- QUESTIONS ON THE MATERIAL -
(a) From the passage on Queen Yun, list the men who were collectively called the "Evil Three of Gimyo."
(b) Rewrite the passage on Queen Yun from "Hong Hui-bin was" down to "of the faction.", changing "faction" to "party" throughout.

Although the young Queen Yun was technically the king's Principal Consort by official amendment, Jungjong's concubines were older than her and some of them had more power as princes' mothers which surpassed her own, for instance Park Gyeong-bin who was Prince Bokseong's mother and Hong Hui-bin who was Prince Geumwon's mother. Park Gyeong-bin was also the adoptive daughter of Park Won-jong, the maternal uncle of Queen Janggyeong. Park was also the younger brother of Grand Internal Princess Consort Seungpyeong, the wife of Grand Prince Wolsan and daughter-in-law of Queen Insu.

Hong Hui-bin was the daughter of Hong Kyŏngju, one of the Hungu faction leaders. Hong Kyŏngju, Nam Kon and Sim Chŏng were collectively called "Evil Three of Gimyo" because of their role in the literati purge. Park Gyeong-bin and Hong Hui-bin were supporters of the faction.

To protect the Crown Prince from rival royal concubines, Yun formed alliances with court officials. These actions allowed her to maintain her position at court and led her to become involved in state affairs, albeit in a limited capacity, as early as age 18.

During her early years as the Queen, she had a bad relationship with Park Gyeong-bin who devised a plan to place Bokseong in line to the throne by having the Crown Prince deposed and the Queen opposed it. Park Gyeong-bin was also plotting all sorts of conspiracy to monopolize Jungjong's love which dramatically estranged her relationship with her husband to the point that he barely paid any attention to her and frequented Park Gyeong-bin's residence which scarred her own prestige and the Queen. On the other hand, the Queen herself gave birth to three daughters and had no son for 17 years despite Jungjong's expectation to have a prince which only intensified the arrogance of the three Consorts.

Queen Yun as a result decided to retaliate first by manipulating the protection of her mother-in-law the Royal Queen Dowager Jasun who dared to stand up against the three Royal Noble Consorts. It is to be considered that Joseon having been a strongly confucian state that emphasized filial piety and the strict ranking system, the Consorts went to great lengths to refrain from annoying the Queen Dowager who was more strict on affairs of the Internal Court. After her father's death in 1522 Hong Hui-bin herself lost her prominence, a background upon which the young Queen succeeded in having her ousted from Royal precincts on charges of misusing Royal Authority and disrespecting the Queen who was the head of the Naemyeongbu.

[Saved entries]
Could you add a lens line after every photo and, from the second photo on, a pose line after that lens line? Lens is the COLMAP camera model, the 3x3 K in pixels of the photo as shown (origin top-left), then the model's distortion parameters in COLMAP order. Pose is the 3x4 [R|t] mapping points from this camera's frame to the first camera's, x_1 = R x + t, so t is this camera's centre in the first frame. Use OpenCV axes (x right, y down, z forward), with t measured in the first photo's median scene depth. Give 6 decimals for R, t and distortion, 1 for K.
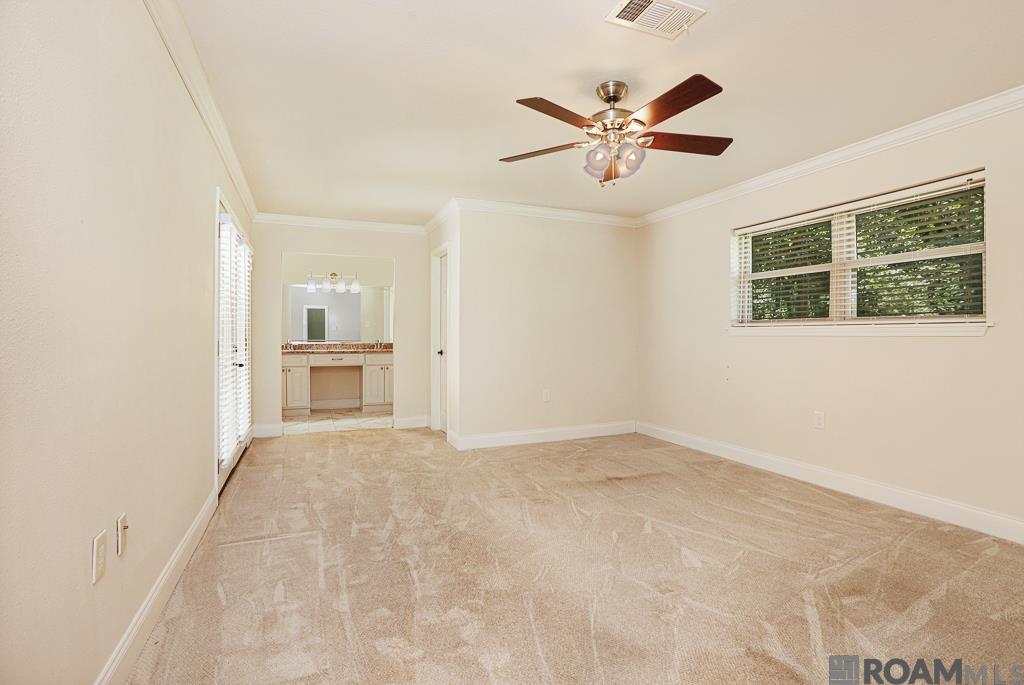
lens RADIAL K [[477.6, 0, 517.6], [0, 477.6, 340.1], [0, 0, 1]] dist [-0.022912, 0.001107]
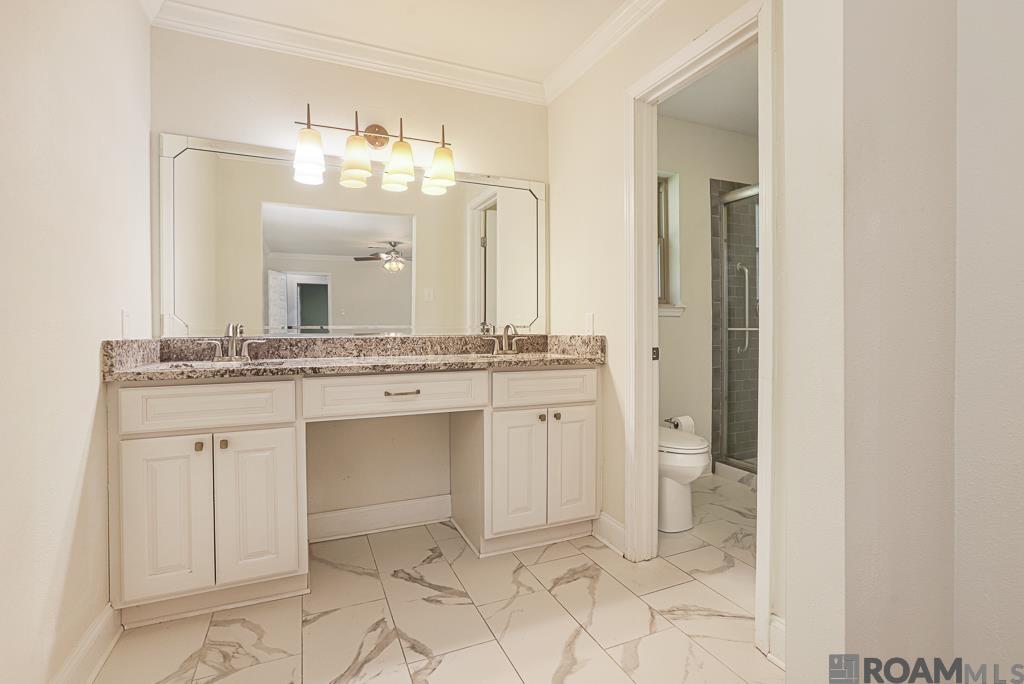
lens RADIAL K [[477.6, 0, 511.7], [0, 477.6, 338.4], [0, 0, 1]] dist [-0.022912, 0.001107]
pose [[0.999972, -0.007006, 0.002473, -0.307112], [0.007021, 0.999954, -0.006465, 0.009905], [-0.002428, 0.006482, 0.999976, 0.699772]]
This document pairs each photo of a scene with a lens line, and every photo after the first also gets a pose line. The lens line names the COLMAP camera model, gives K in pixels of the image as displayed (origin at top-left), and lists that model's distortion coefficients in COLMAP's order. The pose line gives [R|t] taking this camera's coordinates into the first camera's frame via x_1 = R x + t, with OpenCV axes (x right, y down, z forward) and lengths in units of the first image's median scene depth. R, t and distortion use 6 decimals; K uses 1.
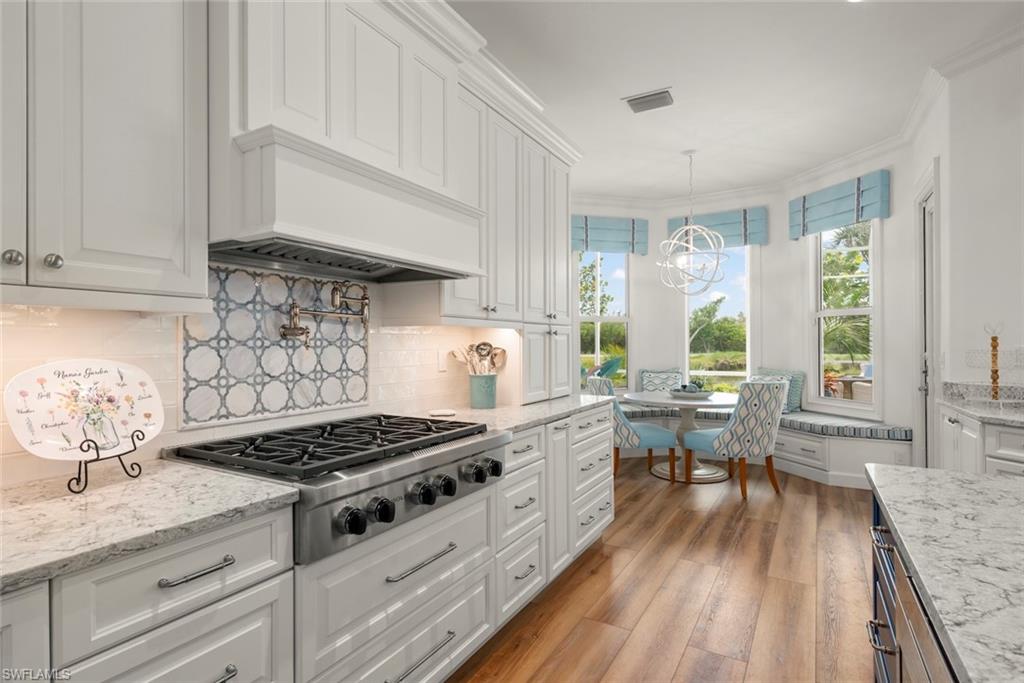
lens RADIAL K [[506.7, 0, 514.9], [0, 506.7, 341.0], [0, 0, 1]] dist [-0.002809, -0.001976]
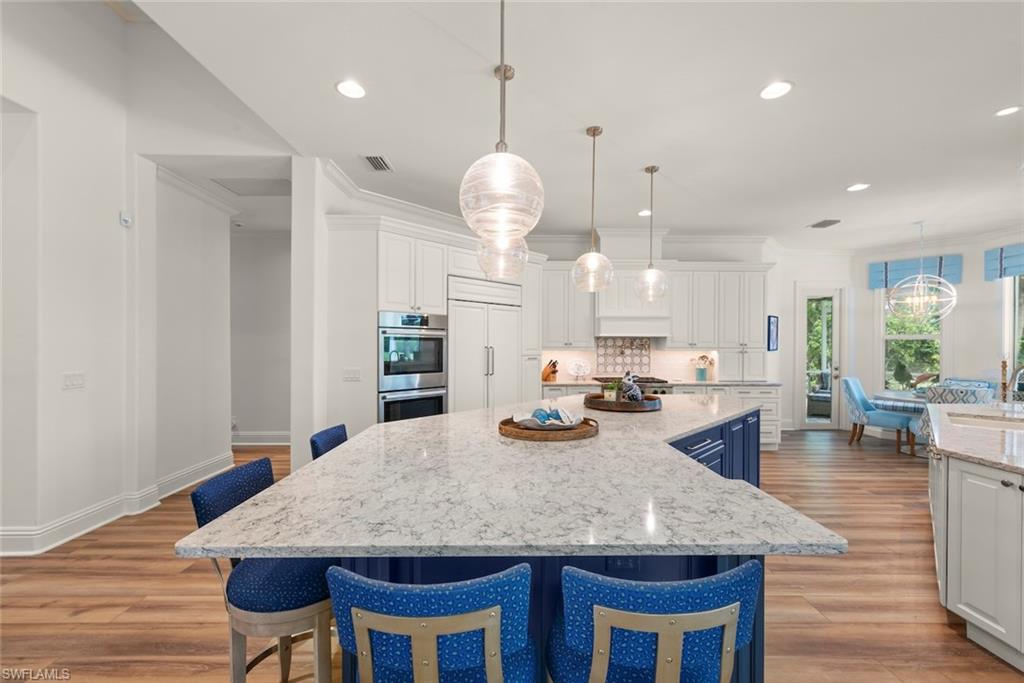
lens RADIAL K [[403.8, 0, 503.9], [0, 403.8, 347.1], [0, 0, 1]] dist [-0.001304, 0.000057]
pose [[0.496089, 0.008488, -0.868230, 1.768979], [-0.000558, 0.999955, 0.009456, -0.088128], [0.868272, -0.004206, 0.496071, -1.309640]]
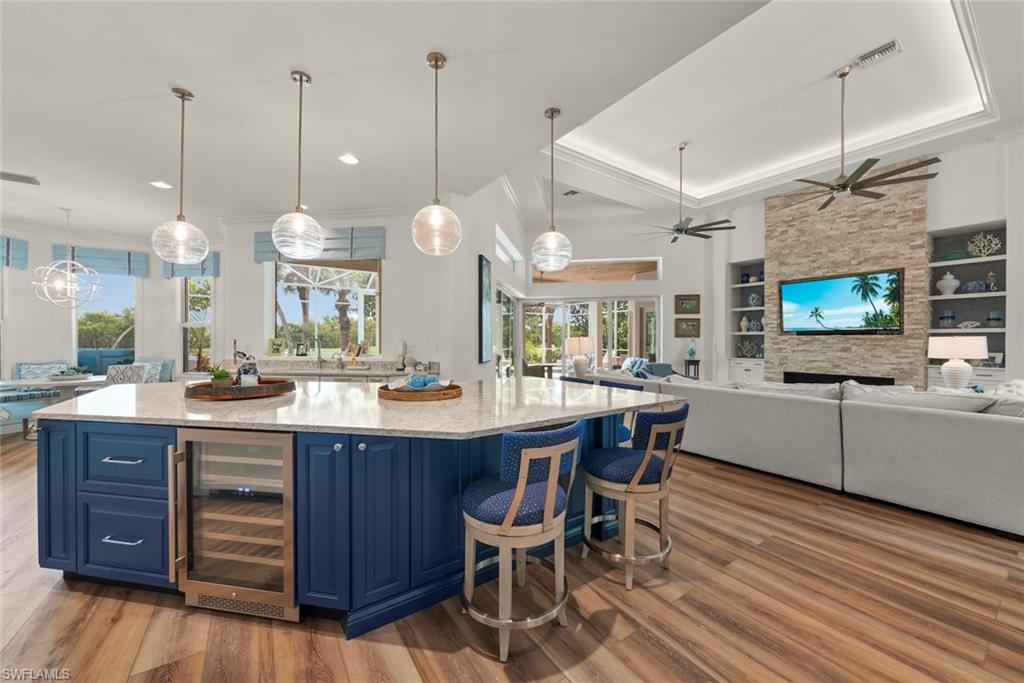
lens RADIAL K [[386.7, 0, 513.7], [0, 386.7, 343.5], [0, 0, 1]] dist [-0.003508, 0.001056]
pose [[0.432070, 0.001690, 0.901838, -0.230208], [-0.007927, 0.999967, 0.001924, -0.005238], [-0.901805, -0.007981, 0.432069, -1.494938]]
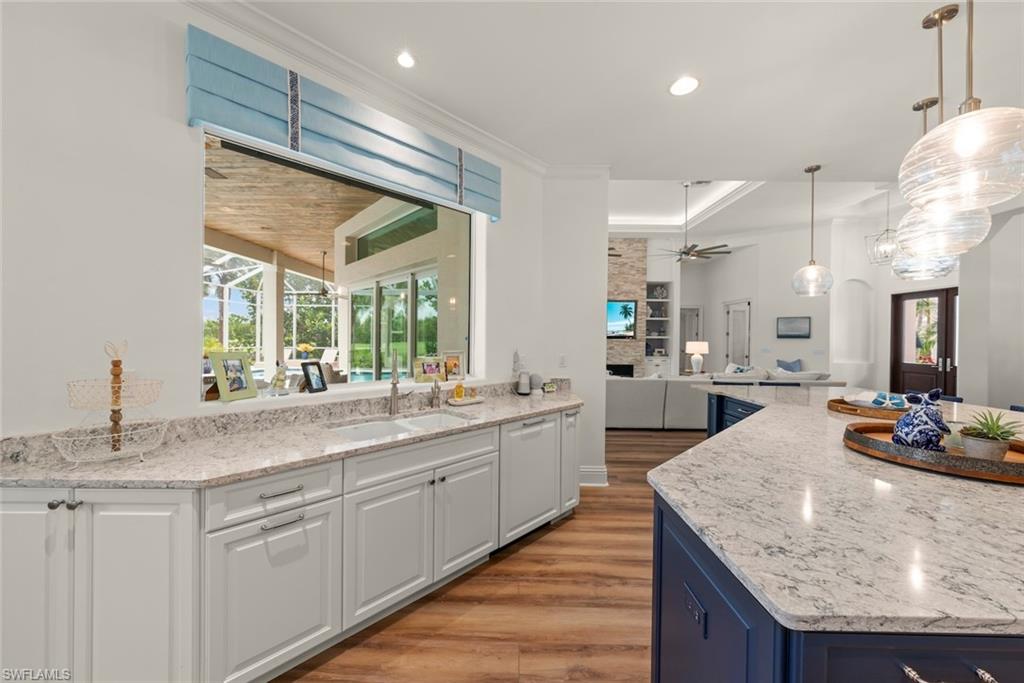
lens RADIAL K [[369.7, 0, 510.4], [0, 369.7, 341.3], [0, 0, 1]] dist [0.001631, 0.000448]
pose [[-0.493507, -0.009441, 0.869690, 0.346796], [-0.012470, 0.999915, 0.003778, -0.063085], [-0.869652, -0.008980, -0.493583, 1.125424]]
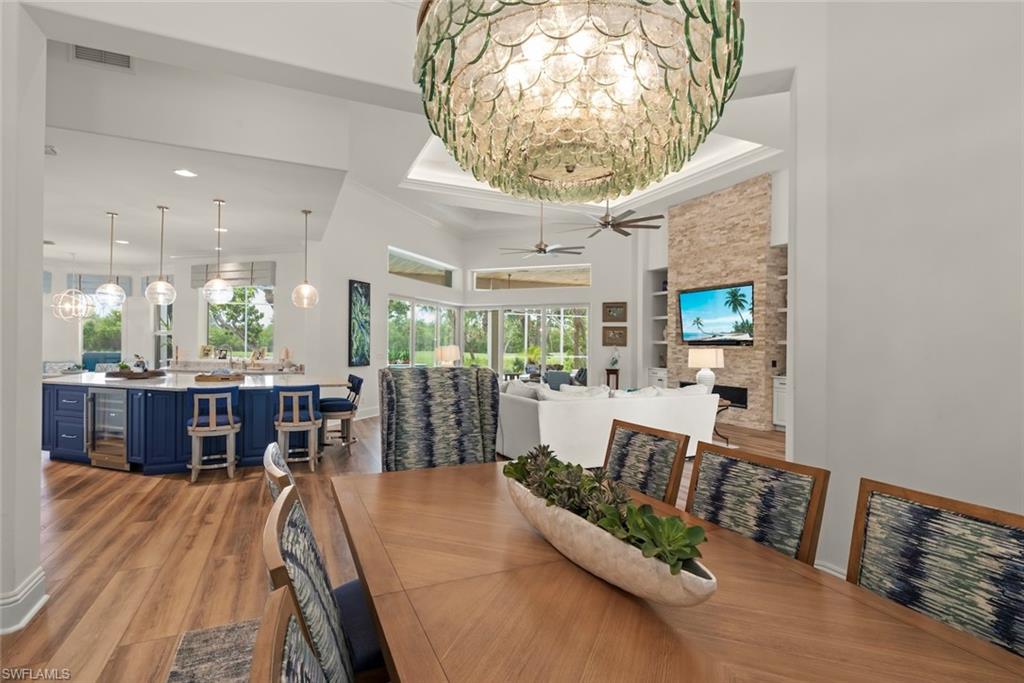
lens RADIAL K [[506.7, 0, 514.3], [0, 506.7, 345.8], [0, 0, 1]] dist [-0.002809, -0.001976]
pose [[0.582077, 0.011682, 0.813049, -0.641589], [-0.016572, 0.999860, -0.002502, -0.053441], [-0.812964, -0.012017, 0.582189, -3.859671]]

- RESULTS OF THE EXERCISE -
(a) Hong Kyŏngju, Nam Kon, Sim Chŏng

(b)
Hong Hui-bin was the daughter of Hong Kyŏngju, one of the Hungu party leaders. Hong Kyŏngju, Nam Kon and Sim Chŏng were collectively called "Evil Three of Gimyo" because of their role in the literati purge. Park Gyeong-bin and Hong Hui-bin were supporters of the party.